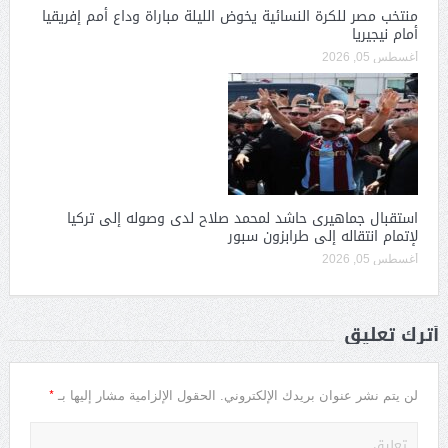
منتخب مصر للكرة النسائية يخوض الليلة مباراة وداع أمم إفريقيا
أمام نيجيريا
أغسطس 05, 2026
استقبال جماهيرى حاشد لمحمد صلاح لدى وصوله إلى تركيا
لإتمام انتقاله إلى طرابزون سبور
أغسطس 05, 2026
أترك تعليق
*
لن يتم نشر عنوان بريدك الإلكتروني.
الحقول الإلزامية مشار إليها بـ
============
* **INSTRUCTIONS TO FOLLOW**
Reproduce the records exactly, images excluded.

* **EXERCISE OUTPUT**
منتخب مصر للكرة النسائية يخوض الليلة مباراة وداع أمم إفريقيا
أمام نيجيريا
أغسطس 05, 2026
استقبال جماهيرى حاشد لمحمد صلاح لدى وصوله إلى تركيا
لإتمام انتقاله إلى طرابزون سبور
أغسطس 05, 2026
أترك تعليق
*
لن يتم نشر عنوان بريدك الإلكتروني.
الحقول الإلزامية مشار إليها بـ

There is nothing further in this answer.